_EXERCISE PROMPT_
Repeat the lines below exactly as they appear, but leave out the images.

START DATASET ENTRIES

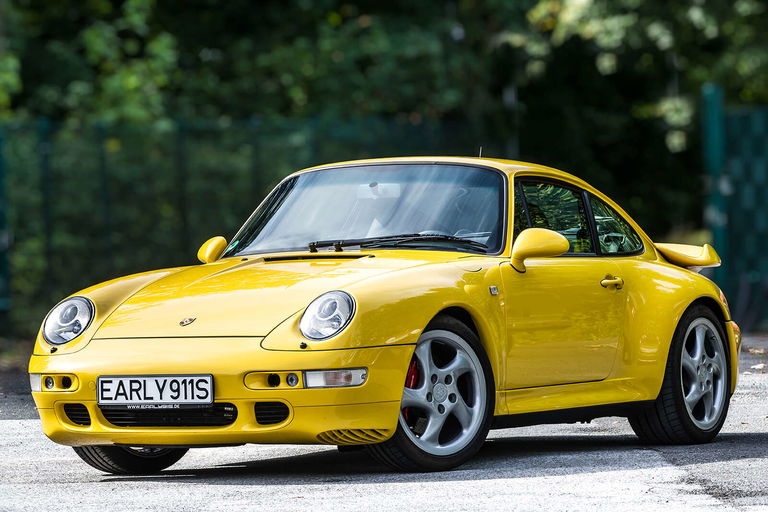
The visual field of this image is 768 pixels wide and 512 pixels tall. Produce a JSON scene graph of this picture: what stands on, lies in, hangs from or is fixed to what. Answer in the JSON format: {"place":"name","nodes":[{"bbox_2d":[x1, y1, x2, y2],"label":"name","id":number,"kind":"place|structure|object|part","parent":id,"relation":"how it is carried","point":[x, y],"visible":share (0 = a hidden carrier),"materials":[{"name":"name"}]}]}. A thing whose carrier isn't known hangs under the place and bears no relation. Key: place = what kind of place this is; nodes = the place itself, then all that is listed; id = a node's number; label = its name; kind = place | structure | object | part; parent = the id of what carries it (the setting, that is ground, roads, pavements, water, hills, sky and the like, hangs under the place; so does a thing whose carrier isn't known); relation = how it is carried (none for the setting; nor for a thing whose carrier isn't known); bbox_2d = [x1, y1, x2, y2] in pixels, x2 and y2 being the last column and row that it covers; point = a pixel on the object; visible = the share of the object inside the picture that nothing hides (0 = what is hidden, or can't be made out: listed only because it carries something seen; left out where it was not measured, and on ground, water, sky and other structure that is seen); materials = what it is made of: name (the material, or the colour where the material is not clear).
{"place":"outdoors","nodes":[
{"label":"outdoors","id":0,"kind":"place"},
{"bbox_2d":[0,330,767,511],"label":"asphalt road","id":1,"kind":"structure","parent":0,"point":[504,479],"materials":[{"name":"grey"}]},
{"bbox_2d":[24,156,746,473],"label":"yellow car","id":2,"kind":"object","parent":1,"relation":"on","point":[696,296],"visible":0.97,"materials":[{"name":"yellow metal"}]},
{"bbox_2d":[96,374,213,405],"label":"license plate","id":3,"kind":"object","parent":2,"relation":"attached to","point":[126,382],"visible":0.97,"materials":[{"name":"white metal"}]},
{"bbox_2d":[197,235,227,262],"label":"side mirror","id":4,"kind":"object","parent":2,"relation":"attached to","point":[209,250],"visible":0.68,"materials":[{"name":"yellow mirror"}]},
{"bbox_2d":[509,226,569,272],"label":"side mirror","id":5,"kind":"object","parent":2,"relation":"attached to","point":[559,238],"visible":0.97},
{"label":"door","id":6,"kind":"part","parent":2,"relation":"part of","materials":[{"name":"yellow metal"}]},
{"label":"windows","id":7,"kind":"part","parent":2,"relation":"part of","materials":[{"name":"glass"}]},
{"label":"quarter window","id":8,"kind":"part","parent":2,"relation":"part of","materials":[{"name":"glass"}]},
{"bbox_2d":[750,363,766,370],"label":"fallen leaf","id":9,"kind":"object","parent":1,"relation":"on","point":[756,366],"visible":0.93,"materials":[{"name":"white"}]},
{"label":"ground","id":10,"kind":"structure","parent":0},
{"bbox_2d":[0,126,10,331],"label":"fence post","id":11,"kind":"object","parent":10,"relation":"on","point":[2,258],"visible":0.94,"materials":[{"name":"green metal"}]},
{"bbox_2d":[0,112,489,337],"label":"wire fence","id":12,"kind":"object","parent":10,"relation":"on","point":[44,144],"visible":0.6,"materials":[{"name":"green metal"}]},
{"bbox_2d":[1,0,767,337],"label":"trees","id":13,"kind":"object","parent":10,"relation":"on","point":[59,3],"visible":0.55,"materials":[{"name":"green plant"}]},
{"bbox_2d":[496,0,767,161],"label":"tree","id":14,"kind":"object","parent":10,"relation":"on","point":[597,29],"visible":0.71,"materials":[{"name":"green plant"}]},
{"bbox_2d":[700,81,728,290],"label":"fence post","id":15,"kind":"object","parent":10,"relation":"on","point":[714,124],"visible":0.62,"materials":[{"name":"green metal"}]},
{"bbox_2d":[700,85,767,330],"label":"fence","id":16,"kind":"object","parent":10,"relation":"on","point":[738,144],"visible":0.88,"materials":[{"name":"metal"}]}
]}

END DATASET ENTRIES

_WORKED SOLUTION_
The visual field of this image is 768 pixels wide and 512 pixels tall. Produce a JSON scene graph of this picture: what stands on, lies in, hangs from or is fixed to what. Answer in the JSON format: {"place":"name","nodes":[{"bbox_2d":[x1, y1, x2, y2],"label":"name","id":number,"kind":"place|structure|object|part","parent":id,"relation":"how it is carried","point":[x, y],"visible":share (0 = a hidden carrier),"materials":[{"name":"name"}]}]}. A thing whose carrier isn't known hangs under the place and bears no relation. Key: place = what kind of place this is; nodes = the place itself, then all that is listed; id = a node's number; label = its name; kind = place | structure | object | part; parent = the id of what carries it (the setting, that is ground, roads, pavements, water, hills, sky and the like, hangs under the place; so does a thing whose carrier isn't known); relation = how it is carried (none for the setting; nor for a thing whose carrier isn't known); bbox_2d = [x1, y1, x2, y2] in pixels, x2 and y2 being the last column and row that it covers; point = a pixel on the object; visible = the share of the object inside the picture that nothing hides (0 = what is hidden, or can't be made out: listed only because it carries something seen; left out where it was not measured, and on ground, water, sky and other structure that is seen); materials = what it is made of: name (the material, or the colour where the material is not clear).
{"place":"outdoors","nodes":[
{"label":"outdoors","id":0,"kind":"place"},
{"bbox_2d":[0,330,767,511],"label":"asphalt road","id":1,"kind":"structure","parent":0,"point":[504,479],"materials":[{"name":"grey"}]},
{"bbox_2d":[24,156,746,473],"label":"yellow car","id":2,"kind":"object","parent":1,"relation":"on","point":[696,296],"visible":0.97,"materials":[{"name":"yellow metal"}]},
{"bbox_2d":[96,374,213,405],"label":"license plate","id":3,"kind":"object","parent":2,"relation":"attached to","point":[126,382],"visible":0.97,"materials":[{"name":"white metal"}]},
{"bbox_2d":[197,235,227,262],"label":"side mirror","id":4,"kind":"object","parent":2,"relation":"attached to","point":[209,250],"visible":0.68,"materials":[{"name":"yellow mirror"}]},
{"bbox_2d":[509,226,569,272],"label":"side mirror","id":5,"kind":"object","parent":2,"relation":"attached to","point":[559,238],"visible":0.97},
{"label":"door","id":6,"kind":"part","parent":2,"relation":"part of","materials":[{"name":"yellow metal"}]},
{"label":"windows","id":7,"kind":"part","parent":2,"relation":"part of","materials":[{"name":"glass"}]},
{"label":"quarter window","id":8,"kind":"part","parent":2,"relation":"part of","materials":[{"name":"glass"}]},
{"bbox_2d":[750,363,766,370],"label":"fallen leaf","id":9,"kind":"object","parent":1,"relation":"on","point":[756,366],"visible":0.93,"materials":[{"name":"white"}]},
{"label":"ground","id":10,"kind":"structure","parent":0},
{"bbox_2d":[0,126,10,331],"label":"fence post","id":11,"kind":"object","parent":10,"relation":"on","point":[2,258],"visible":0.94,"materials":[{"name":"green metal"}]},
{"bbox_2d":[0,112,489,337],"label":"wire fence","id":12,"kind":"object","parent":10,"relation":"on","point":[44,144],"visible":0.6,"materials":[{"name":"green metal"}]},
{"bbox_2d":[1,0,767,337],"label":"trees","id":13,"kind":"object","parent":10,"relation":"on","point":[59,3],"visible":0.55,"materials":[{"name":"green plant"}]},
{"bbox_2d":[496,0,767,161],"label":"tree","id":14,"kind":"object","parent":10,"relation":"on","point":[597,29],"visible":0.71,"materials":[{"name":"green plant"}]},
{"bbox_2d":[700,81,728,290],"label":"fence post","id":15,"kind":"object","parent":10,"relation":"on","point":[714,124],"visible":0.62,"materials":[{"name":"green metal"}]},
{"bbox_2d":[700,85,767,330],"label":"fence","id":16,"kind":"object","parent":10,"relation":"on","point":[738,144],"visible":0.88,"materials":[{"name":"metal"}]}
]}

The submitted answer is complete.